Doch wie schaut es an den Destinationen aus? Wir klopfen bei Thomas Goosmann an, dem ehemaligen Kuoni-Schweiz-Chef, der heute Africa220.com und Safariguru.ch betreibt – und fragen, wie es denn vor Ort ausschaut. Und seine Antwort gibt doch Hoffnung auf eine bald wieder existierende Reisewelt. Goosmann ist derzeit in Kenia unterwegs und antwortet uns gleich per zweiminütiger Videobotschaft, dass Reisen nach Kenia mit leichten Einschränkungen wieder gut möglich seien:

Dass Afrika derzeit wieder als eine der ersten Fernreise-Optionen auftaucht, bestätigt auch Dominic Eckert von Dreamtime Travel am gestrigen Mayday-Call zum Thema Fernstrecken. «Afrika ist wieder weitgehend offen», sagt Eckert und verweist auf Kenia, Ruanda, Uganda, Südafrika, Namibia, Botswana, Sambia und Malawi. Einen Covid-Test gilt es vorzuweisen, der innerhalb 72 Stunden vor der Abreise gemacht werden muss. Ansonsten erleben seine Teammitglieder, die derzeit an den Destinationen weilen und erste Kunden einen exzellenten Aufenthalt, wie er erzählt. Einzig Länder-Kombinationen sollte man noch nicht in Angriff nehmen, weil eben unterwegs nur schwerlich ein Covid-Test gemacht werden kann und es zu Problemen beim Grenzübertritt kommten könnte.

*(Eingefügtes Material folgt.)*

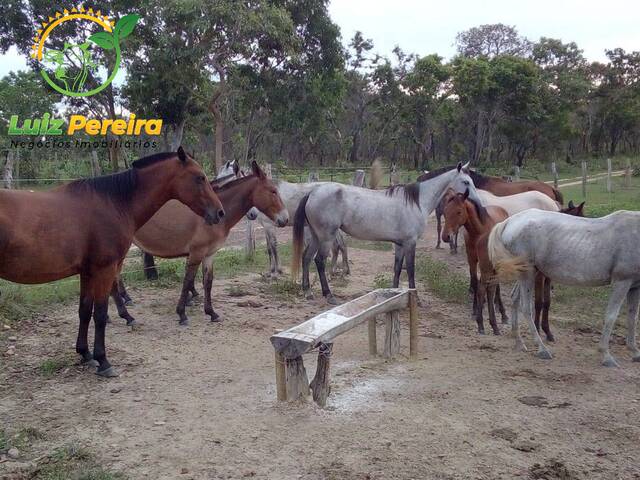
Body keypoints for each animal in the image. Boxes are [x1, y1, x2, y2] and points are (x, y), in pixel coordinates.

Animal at [0, 148, 225, 376]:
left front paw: (85, 354)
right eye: (200, 177)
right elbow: (100, 314)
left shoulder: (87, 272)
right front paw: (103, 361)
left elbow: (84, 311)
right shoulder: (104, 270)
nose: (219, 212)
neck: (114, 204)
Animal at [121, 162, 288, 326]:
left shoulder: (208, 254)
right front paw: (182, 312)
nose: (284, 219)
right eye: (273, 191)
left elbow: (207, 282)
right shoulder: (196, 253)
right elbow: (188, 280)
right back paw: (127, 311)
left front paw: (211, 313)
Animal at [292, 162, 478, 304]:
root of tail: (312, 193)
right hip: (326, 237)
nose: (476, 201)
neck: (416, 202)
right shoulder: (410, 243)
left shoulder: (400, 244)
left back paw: (308, 292)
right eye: (466, 182)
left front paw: (393, 294)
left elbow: (397, 268)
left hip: (317, 236)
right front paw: (416, 298)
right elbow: (410, 269)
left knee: (306, 258)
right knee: (319, 261)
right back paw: (328, 295)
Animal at [484, 207, 640, 368]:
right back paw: (542, 349)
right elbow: (611, 316)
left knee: (515, 299)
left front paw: (635, 352)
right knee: (526, 308)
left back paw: (519, 343)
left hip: (529, 272)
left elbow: (633, 317)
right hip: (528, 273)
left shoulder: (634, 287)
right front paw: (606, 355)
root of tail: (509, 221)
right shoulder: (622, 282)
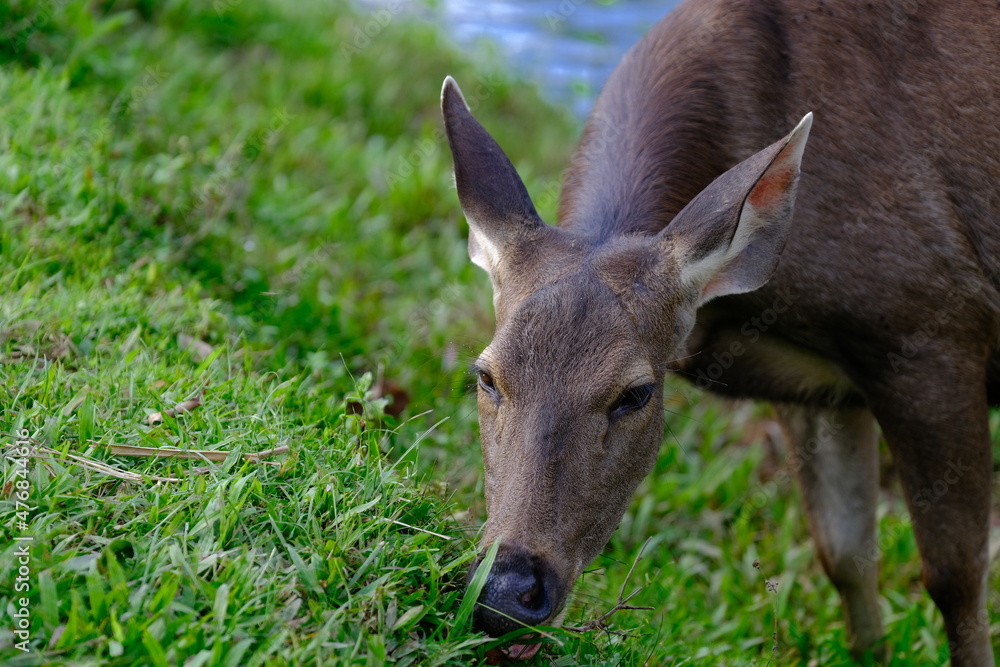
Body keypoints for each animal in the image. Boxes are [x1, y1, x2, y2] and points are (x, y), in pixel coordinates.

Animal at [440, 0, 999, 664]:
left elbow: (956, 575)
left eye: (636, 393)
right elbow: (847, 557)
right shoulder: (818, 387)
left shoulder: (932, 328)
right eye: (486, 375)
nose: (506, 591)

Auch Kuba dürfte schon in diesem Winter einige Reisende anziehen. Reto D. Rüfenacht von Caribbean Tours erläutert den Zuhörern, auf was es derzeit zu achten gilt. Noch zurückhaltender äussert sich Stephan Roemer von Tourasia zu Asien-Reisen. Erste Geschäftsreisen nach Singapur, Thailand, Japan und die Philippinen seien zwar wieder möglich, ebenso Aufenthalte in Thailand mit zweiwöchiger Quarantäne in einem von 106 dafür vorgesehenen Hotels in Bangkok. Doch generell seien Asiaten zurückhaltender, eben auch wegen der 2003 gemachten Erfahrungen mit Sars. Für Australien/Neuseeland sieht Dominic Eckert noch wenig Hoffnung, vor dem Sommer 2021 dürfte da wohl noch nichts gehen.

Eine gewisse Aufbruchstimmung macht sich nun aber in der gesamten Reisebranche breit, unter anderem auch mit den sich abzeichnenden Impfmöglichkeiten von Pfizer/Biontech sowie Moderna. Die Chancen, dass sich die Reisewelt auf den Sommer oder spätestens Herbst 2021 einer Normalisierung nähert, steigt. Und alleine schon die Aussichten, im nächsten Jahr die Reiseuntensilien wieder einmal packen zu können, dürfte schon manches Reisefieber lindern.

Das Ende des Nicht-Reisens ist in Sicht.